===== Material provided =====

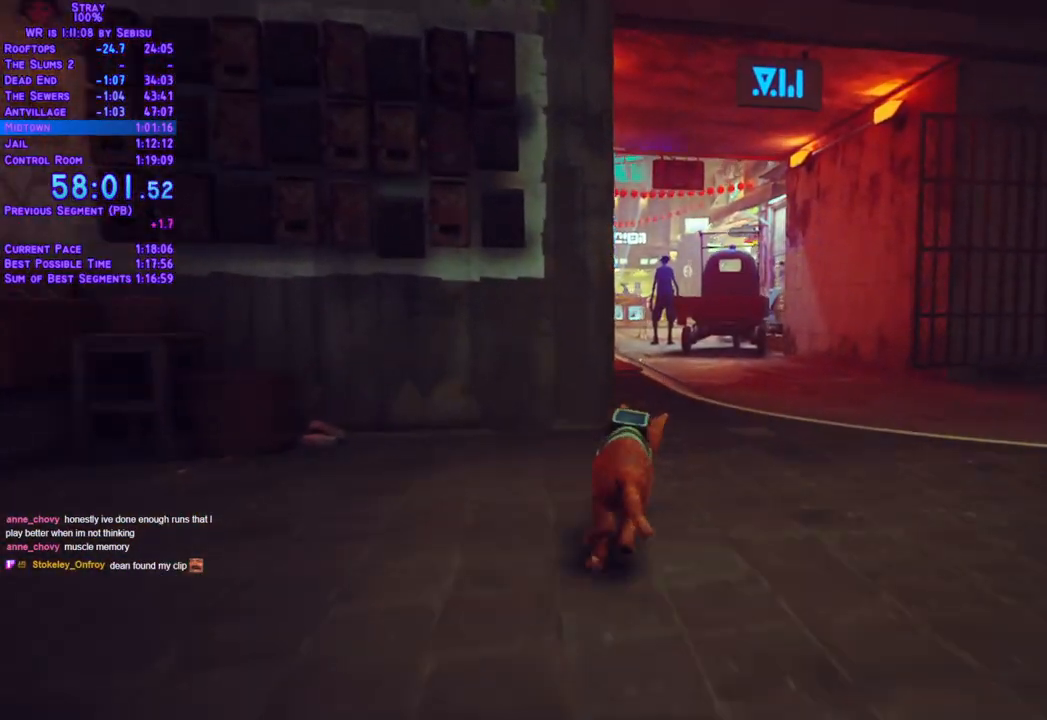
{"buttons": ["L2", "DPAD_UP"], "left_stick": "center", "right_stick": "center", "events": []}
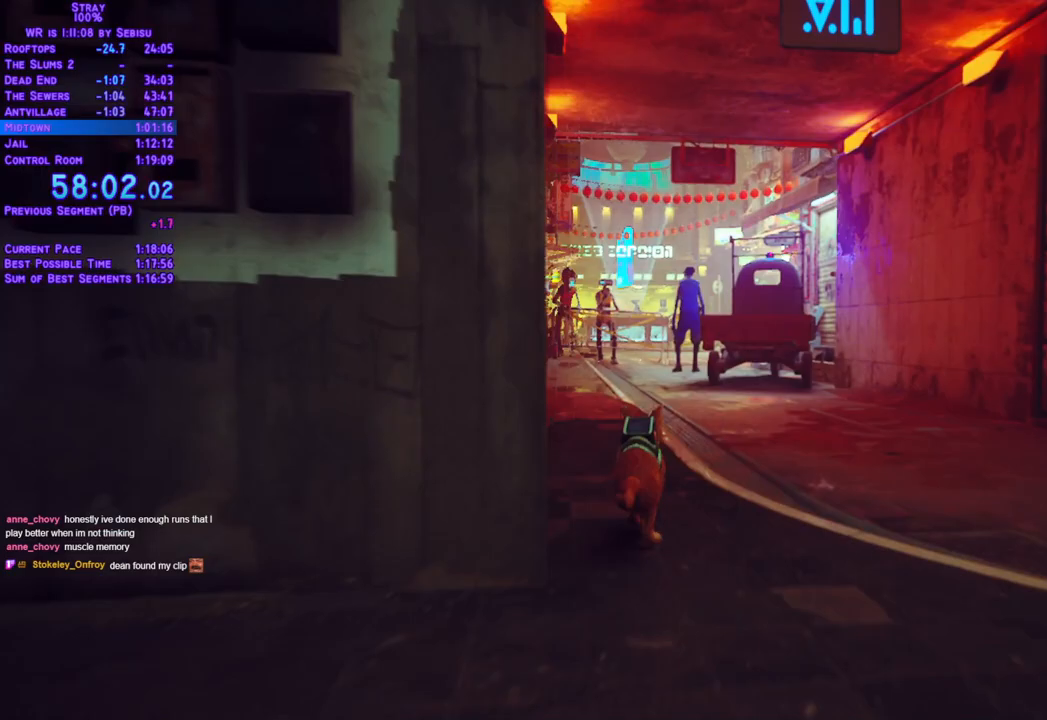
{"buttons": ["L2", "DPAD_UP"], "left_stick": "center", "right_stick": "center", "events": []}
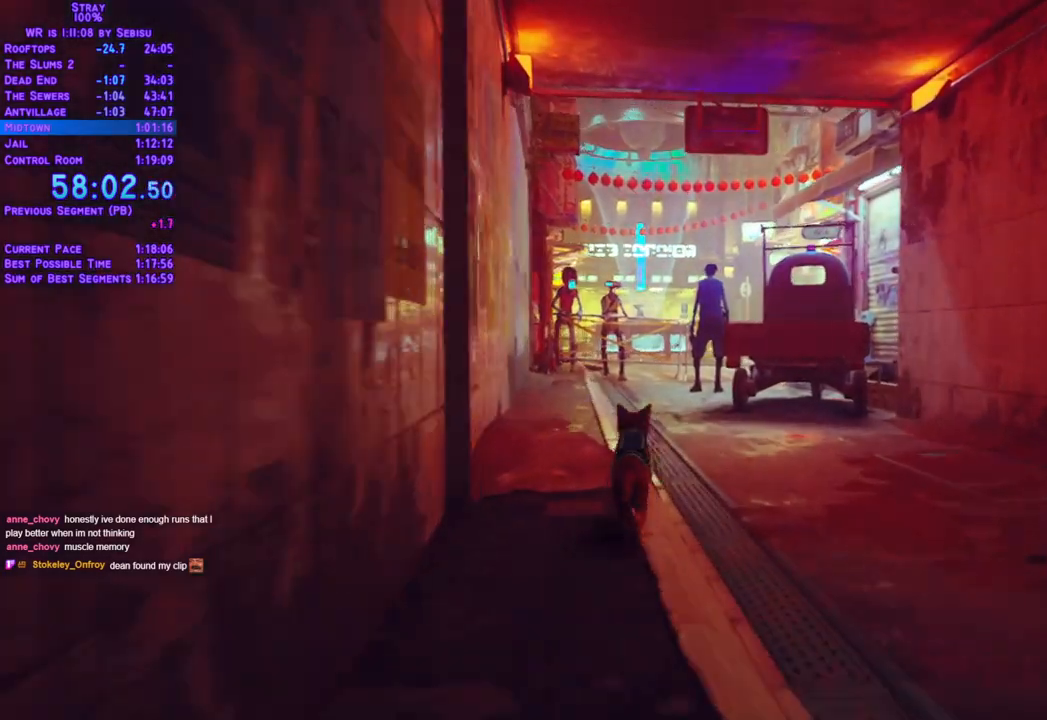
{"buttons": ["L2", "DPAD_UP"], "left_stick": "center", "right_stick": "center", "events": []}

=====

▶ [Work to be completed]: Please repeat the data above exactly as it appears, pictures excluded.

▶ [Response area]:
{"buttons": ["L2", "DPAD_UP"], "left_stick": "center", "right_stick": "center", "events": []}
{"buttons": ["L2", "DPAD_UP"], "left_stick": "center", "right_stick": "center", "events": []}
{"buttons": ["L2", "DPAD_UP"], "left_stick": "center", "right_stick": "center", "events": []}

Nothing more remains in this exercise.